[Camera calibration parameters]
--*--
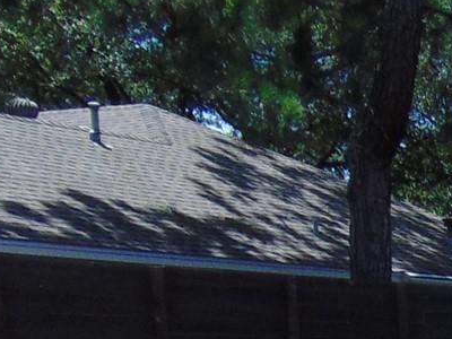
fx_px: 1671
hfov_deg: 14.0
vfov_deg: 10.6
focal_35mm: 128
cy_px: 684
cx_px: 763
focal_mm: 4.5
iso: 80
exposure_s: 1/1000
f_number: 3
--*--
Print the records exactly, every one. Leave out the pictures.

fx_px: 1671
hfov_deg: 14.0
vfov_deg: 10.6
focal_35mm: 128
cy_px: 684
cx_px: 763
focal_mm: 4.5
iso: 80
exposure_s: 1/1000
f_number: 3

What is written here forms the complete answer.